Amidst all of the glowing reports about immunotherapy for lung and many other cancers, it would be understandable for patients and physicians to be tempted to rush toward prioritizing immunotherapy as the first treatment strategy to pursue. In fact, a highly publicized trial called KEYNOTE-024 was just presented at the ESMO meeting in Copenhagen and demonstrated a significant improvement in progression-free and overall survival over standard chemotherapy doublet treatment as the first line approach for patients with high level expression of the PD-L1 protein on their tumor (about 30% of patients).  But there is also converging evidence that some patients are consistently less likely to benefit from immunotherapy -- specifically, those patients with an EGFR mutation and perhaps others with another "driver mutation" such as an ALK or ROS1 rearrangement.  This is an important issue to know, because I and some other lung cancer specialist colleagues see patients with one of these highly targetable lesions sometimes being mistakenly recommended immunotherapy over the optimal targeted therapy for their cancer, or patients deflect a recommendation for an EGFR or ALK inhibitor in favor of immunotherapy based largely or completely on the hype around the latest new idea in cancer treatment.

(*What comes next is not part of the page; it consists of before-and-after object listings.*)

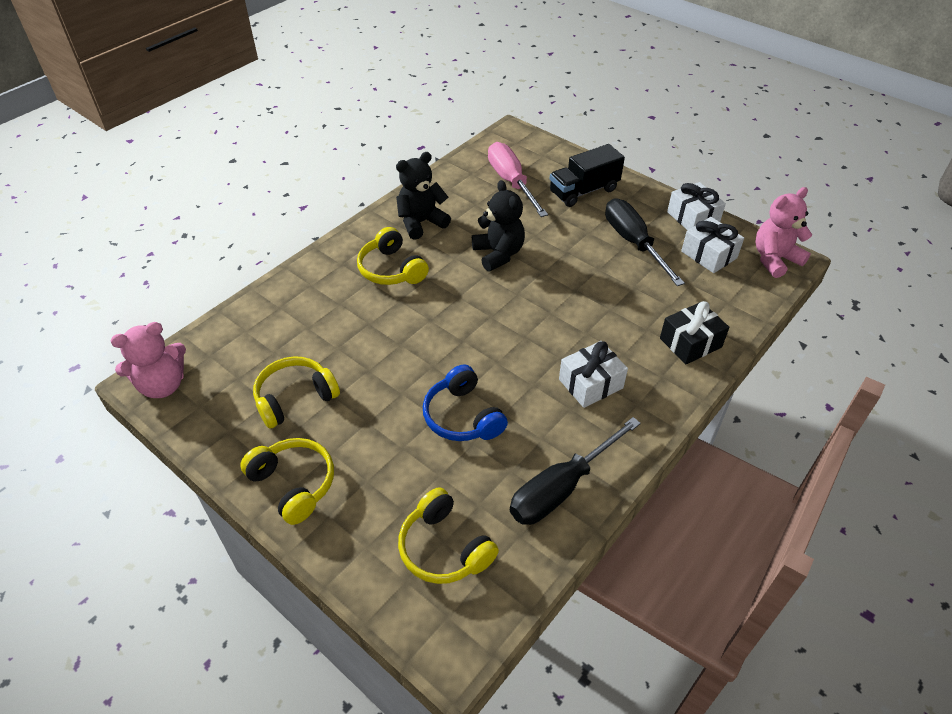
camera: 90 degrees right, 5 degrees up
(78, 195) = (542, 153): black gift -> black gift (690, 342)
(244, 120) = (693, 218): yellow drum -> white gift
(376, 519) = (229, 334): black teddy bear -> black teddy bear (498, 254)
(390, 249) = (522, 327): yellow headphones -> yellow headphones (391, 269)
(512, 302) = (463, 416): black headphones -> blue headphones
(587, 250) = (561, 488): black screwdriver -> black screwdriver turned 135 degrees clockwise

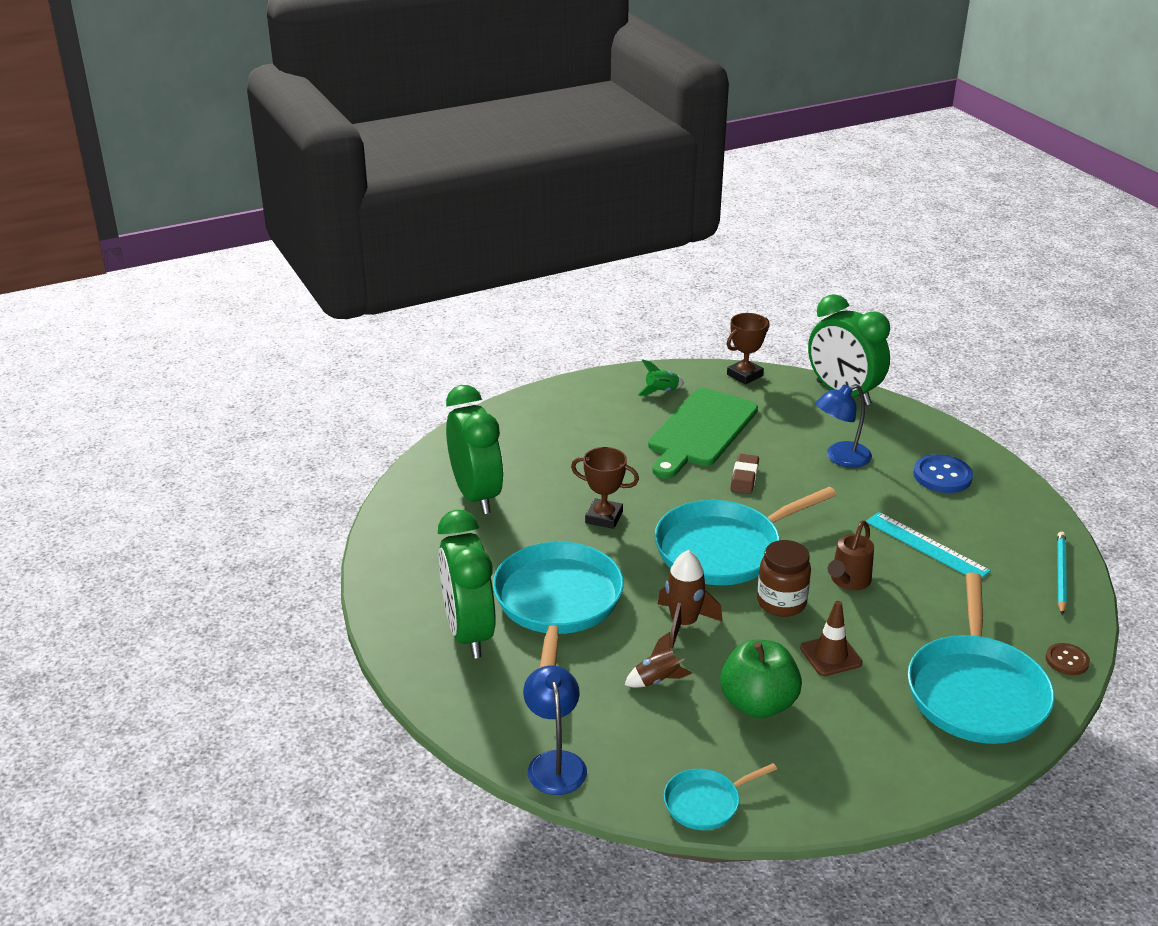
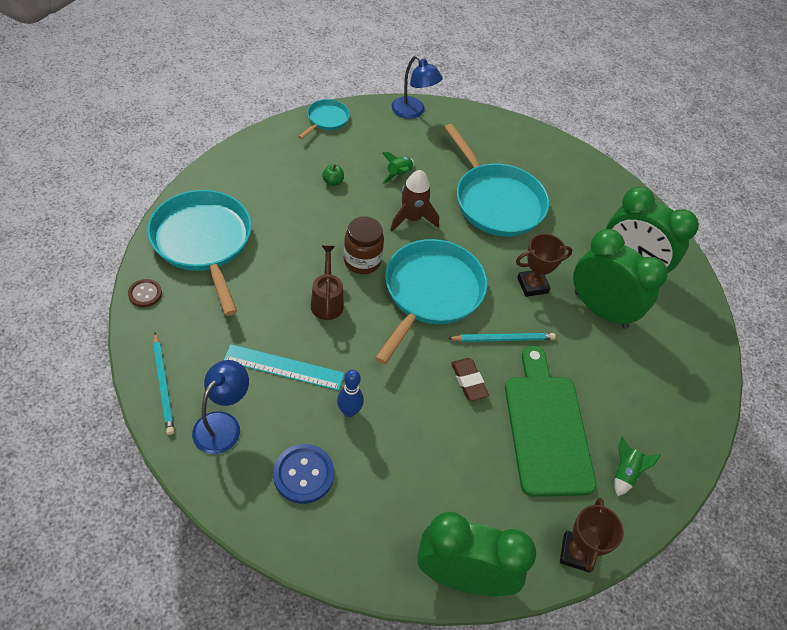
camera: 140 degrees right, 20 degrees up
(469, 633) = (523, 162): green clock -> green clock (600, 310)
(657, 680) = (399, 174): brown rocket -> green rocket
(680, 491) = (503, 339): none -> turquoise pencil
(758, 704) = (333, 182): green apple -> green apple, size x0.42
(830, 655) = (308, 232): brown traffic cone -> none
(840, 458) = (406, 453): blue lamp -> blue lamp (223, 424)
(877, 497) = (349, 411): none -> blue bowling pin

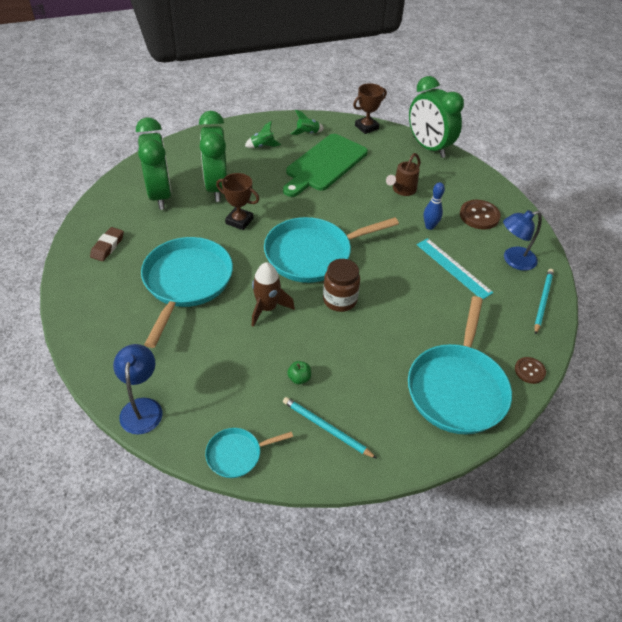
camera: 135 degrees left, 5 degrees down
(303, 474) = (479, 216): blue button -> brown button
(327, 301) = (391, 289): brown watering can -> brown watering can (402, 190)
(399, 174) = (235, 350): green rocket -> green rocket (262, 146)
(468, 381) = (343, 202): brown eraser -> brown eraser (108, 246)
(503, 339) = (297, 207): turquoise pencil -> turquoise pencil (326, 428)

It is only in the last decade that we learned that patients with EGFR mutations, ALK rearrangements, ROS1 rearrangements, and perhaps other specific mutations can be the key "driver" of a lung cancer. Such markers are most typically seen in younger patients who often have little or no smoking history, and the idea is that these random developments can be sufficient to generate the chaotic, rapid cell growth and division of a cancer, even without just about any other mutation. This is in contrast to most lung cancers and many other kinds of cancer, which often develop as a product of a wide range of dozens to hundreds of mutations that collect over a long time, which is why so many cancers are associated with advancing age and exposure to various environmental toxins, most notably tobacco smoke for lung cancer. 

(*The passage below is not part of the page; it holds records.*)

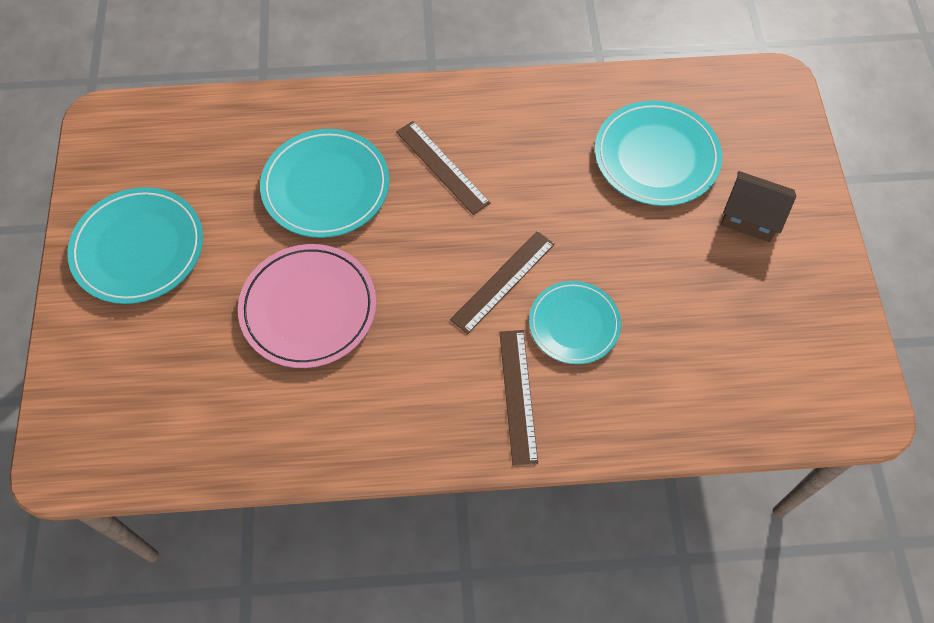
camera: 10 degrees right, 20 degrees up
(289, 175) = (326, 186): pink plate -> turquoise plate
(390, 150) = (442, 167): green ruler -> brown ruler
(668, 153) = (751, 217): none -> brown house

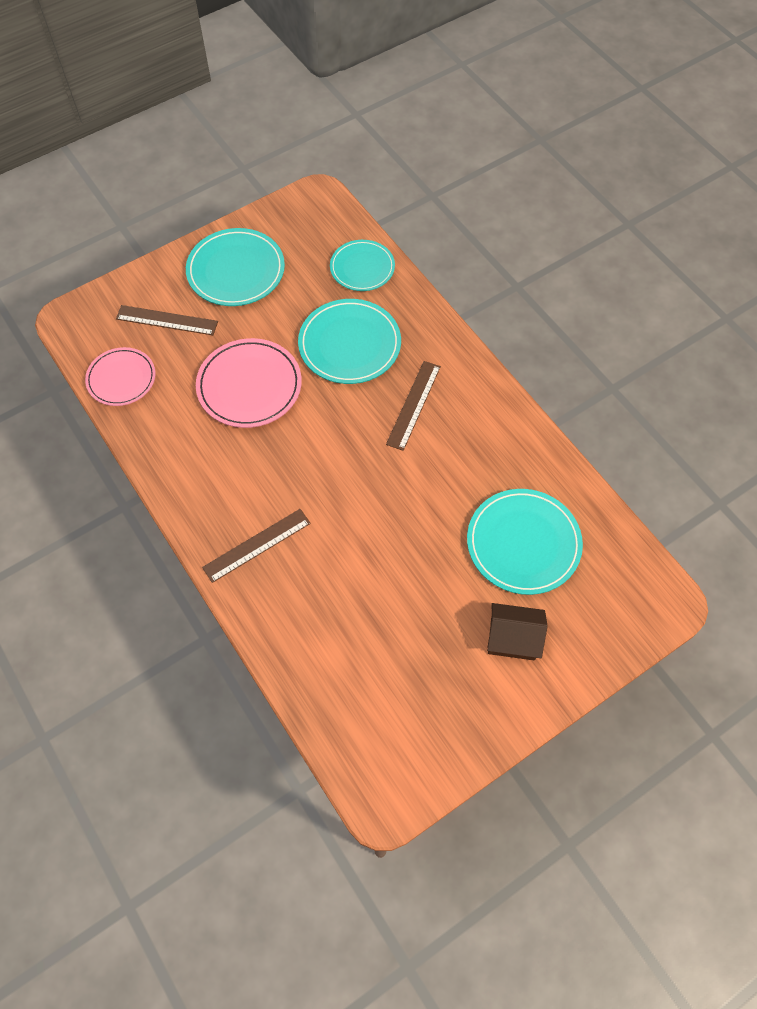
camera: 60 degrees right, 0 degrees up
(197, 442) = (121, 378): none -> pink plate
(503, 281) = (342, 491): brown ruler -> brown ruler (167, 320)
(574, 324) = (335, 554): turquoise plate -> turquoise plate (362, 268)
(751, 217) = (512, 638): brown house -> brown house turned 75 degrees counterclockwise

Though there are certainly differences among targeted therapies, these are now routinely recommended as first line treatment when we identify an EGFR mutation or ALK or ROS1 rearrangement after a patient is diagnosed with advanced NSCLC.  These oral medications are typically associated with a response rate of 60-75% and a better side effect profile than standard chemotherapy, which is still also of potential value but usually a deferred until after patients have exhausted the benefit of the more effective and better tolerated targeted therapy.  Though several immunotherapy agents have been tested compared with second line Taxotere (docetaxel) and have been shown to be more active and better tolerated for previously treated advanced NSCLC, these same trials have consistently shown that never-smokers show less benefit than smokers, and patients with EGFR mutations are a subset of patients who benefit a bit less from immunotherapy than from standard chemo (the differences aren't statistically significant, but they are conspicuous for being the only clinical variable that trends in the wrong direction from a benefit for immunotherapy).  Though smaller subgroups such as patients with an ALK or ROS1 rearrangement have never been looked at in these trials as a distinct subgroup, it has been hard for lung cancer specialists to identify a case of any such patient who has responded very dramatically and for a long time to an immune checkpoint inhibitor. We suspect that most or all patients with driver mutations are unlikely to be major beneficiaries of immunotherapy.

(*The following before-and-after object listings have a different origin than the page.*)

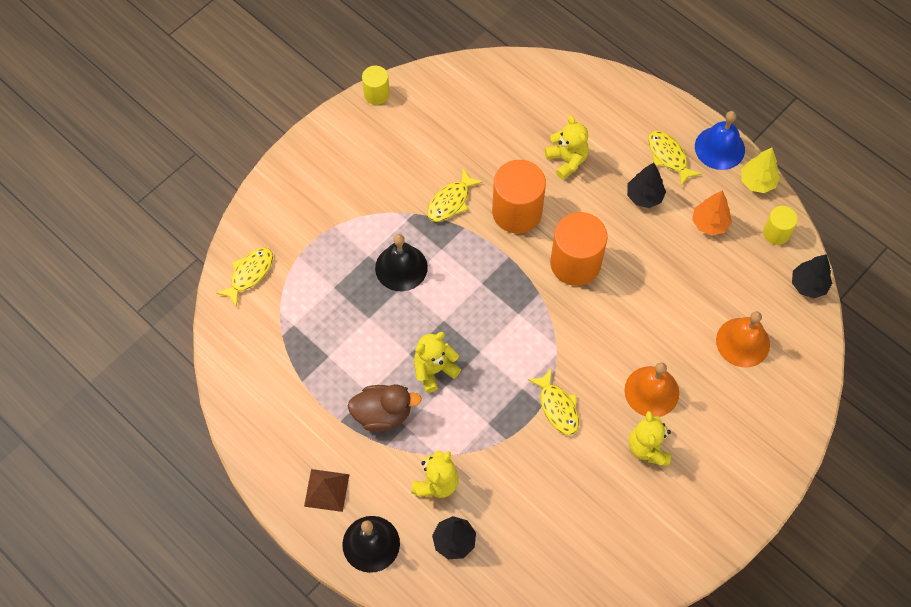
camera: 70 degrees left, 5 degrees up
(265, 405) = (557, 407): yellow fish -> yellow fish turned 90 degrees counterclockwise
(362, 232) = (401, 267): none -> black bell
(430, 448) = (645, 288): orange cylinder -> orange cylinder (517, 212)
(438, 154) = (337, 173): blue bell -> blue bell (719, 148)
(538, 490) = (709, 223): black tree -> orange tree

At the same time, there have also been reports of potentially increased toxicity, specifically pneumonitis (inflammation in the lungs) from a combination of the third generation EGFR inhibitor Tagrisso (osimertinib) with the immune checkpoint inhibitor durvalamab that has raised our concern about presuming that immunotherapy is always safe. 

Though we don't yet know as much as we'd like to about why immunotherapy seems to be relatively less active for patients with EGFR mutations and perhaps other driver mutations as well, I think it is related to the concept of "mutational load".  In addition to the probability of a good response to immunotherapy being associated with high levels of expression of the protein PD-L1, protein helps to decrease the reactivity of the immune system, on tumor cells, tumors that have a large number of individual mutations also often tend to respond better to immunotherapies.  I think of it simply as a "landscape" that has far more features for the immune system to recognize. The converse of this is that the tumors that are driven by a single very important mutation, often arising with very few other mutations, don't provide much for the immune system to recognize and go after.

Importantly, this isn't to say that someone with a driver mutation shouldn't receive an immune checkpoint inhibitor at some point. After all, these agents have tended to perform about comparably to standard second line chemotherapy. But that is a lower bar than standard doublet chemo and far less than the usually very impressive efficacy of the right targeted therapy for the right target, if we are fortunate enough to find one.  So please don't believe that immunotherapy is the right answer for everyone. The concept of precision medicine means that individual patients have different best treatments for them.  For those patients with an EGFR mutation at least, and very likely for other patients with other driver mutations, the best therapy by far is still likely to be their oral targeted therapy, and it would be a grave mistake to deflect that choice because they are swept by the tide of excitement for immunotherapy.